Stop at each 200-rpm increment to determine that
you are not dragging. I do this until we are at about 1600 rpm's, and
then we just sit there in reverse for about a minute or so, and then
increase the speed to 1800 rpm's. Watch that line or snubber straighten
out. Put your foot on the line, and if you can feel the line jumping the
anchor is not holding, and you should back off to 200 less rpm's, and
let it pull at that speed for a while. If it's still not holding, don't
waste your time…pick up the anchor and drop it in a different place.
Sometimes it'll work if you back down 180 degrees in the opposite
direction. After the anchor is set, then you can pull in the extra rode,
and anchor with a 5:1 scope minimum. If there are other boats in the
anchorage, ask them how much scope they have out if you'll be anchoring
near them. Ask what direction the wind blew from the night before, maybe
they can tell you about a local condition that would effect the way you
would anchor.

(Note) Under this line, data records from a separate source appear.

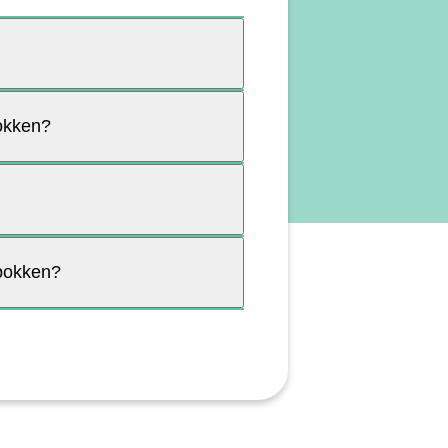
pokken?
rpokken?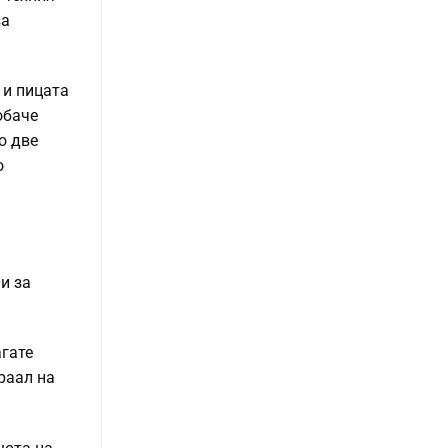
за
 и пицата
обаче
о две
о
и за
агате
раал на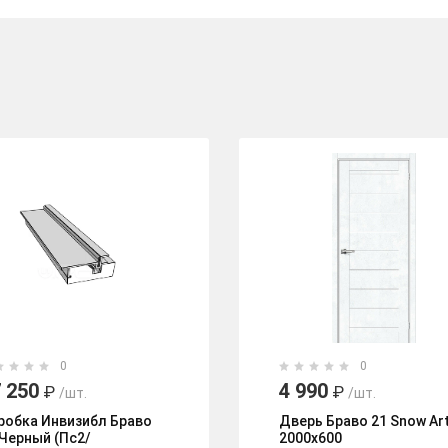
0
0
 250
4 990
₽
₽
/шт.
/шт.
робка Инвизибл Браво
Дверь Браво 21 Snow Ar
 Черный (Пc2/
2000х600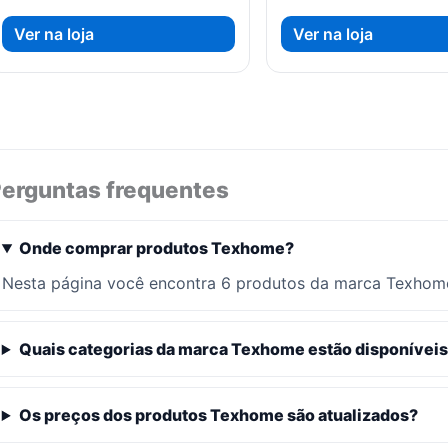
preço
preço
preço
pre
original
atual
original
atu
Ver na loja
Ver na loja
era:
é:
era:
é:
R$ 105,27.
R$ 100,01.
R$ 116,37.
R$ 
erguntas frequentes
Onde comprar produtos Texhome?
Nesta página você encontra 6 produtos da marca Texhome
Quais categorias da marca Texhome estão disponívei
Os preços dos produtos Texhome são atualizados?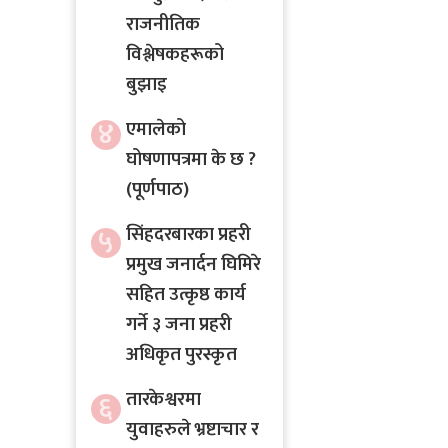
राजनीतिक
विश्लेषकहरूको
बुझाइ
४
एमालेको
घोषणापत्रमा के छ ?
(पूर्णपाठ)
५
सिंहदरबारका प्रहरी
प्रमुख जनार्दन घिमिरे
सहित उत्कृष्ठ कार्य
गर्ने ३ जना प्रहरी
अधिकृत पुरस्कृत
तारकेश्वरमा
६
युवाहरुले भ्रष्टाचार र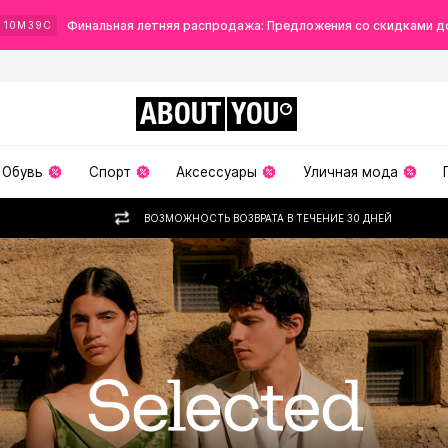
Финальная летняя распродажа: Предложения со скидками д
Ч
10
М
37
С
ABOUT
YOU
Обувь
Спорт
Аксессуары
Уличная мода
ВОЗМОЖНОСТЬ ВОЗВРАТА В ТЕЧЕНИЕ 30 ДНЕЙ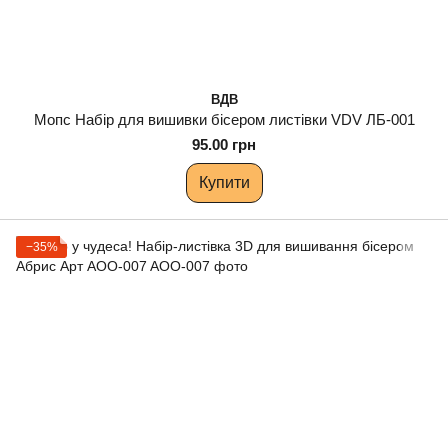
ВДВ
Мопс Набір для вишивки бісером листівки VDV ЛБ-001
95.00 грн
Купити
−35%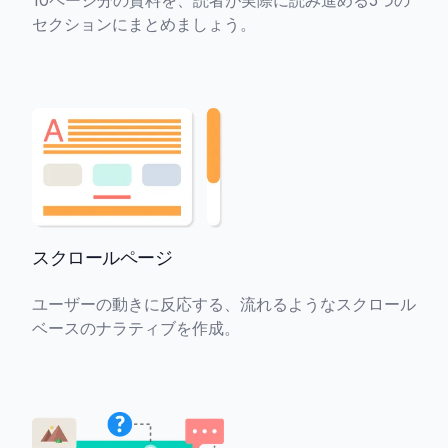
10ページ分の資料を、読者が実際に読み進める5つの
セクションにまとめましょう。
スクロールページ
ユーザーの動きに反応する、流れるようなスクロール
ベースのナラティブを作成。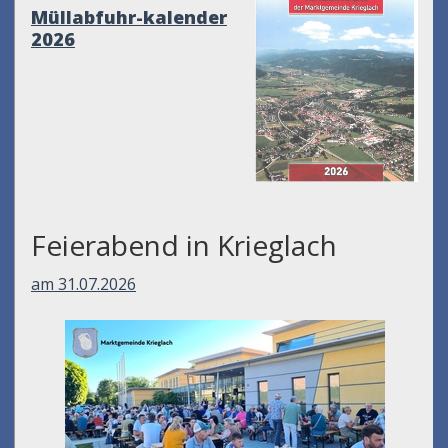
Müllabfuhr-kalender
2026
Feierabend in Krieglach
am 31.07.2026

After anchoring, if you think that maybe you're a little
too close to another boat, ask them how they feel, and if they say that
they also think you're too close, then reanchor. It's better to do it
then than if the wind picks up in the middle of the night, and you have
to re-anchor in the dark. Above all, never anchor up wind of another
boat which would put your boat over their anchor. No matter which way
the wind shifts you never want to be over another boat's anchor.
Sometimes you'll run into a guy who thinks that, if you're within 1,000
feet of his boat, you're too close. Try to find out exactly where he
thinks his anchor is, and how much scope he has out. You'll then
be able to determine if you're too close to his anchor. If you feel
there's no problem, politely tell him so, and offer to re-anchor if you
do get too close later, but remember it may be in the middle of a pitch
black night, so get it right the first time.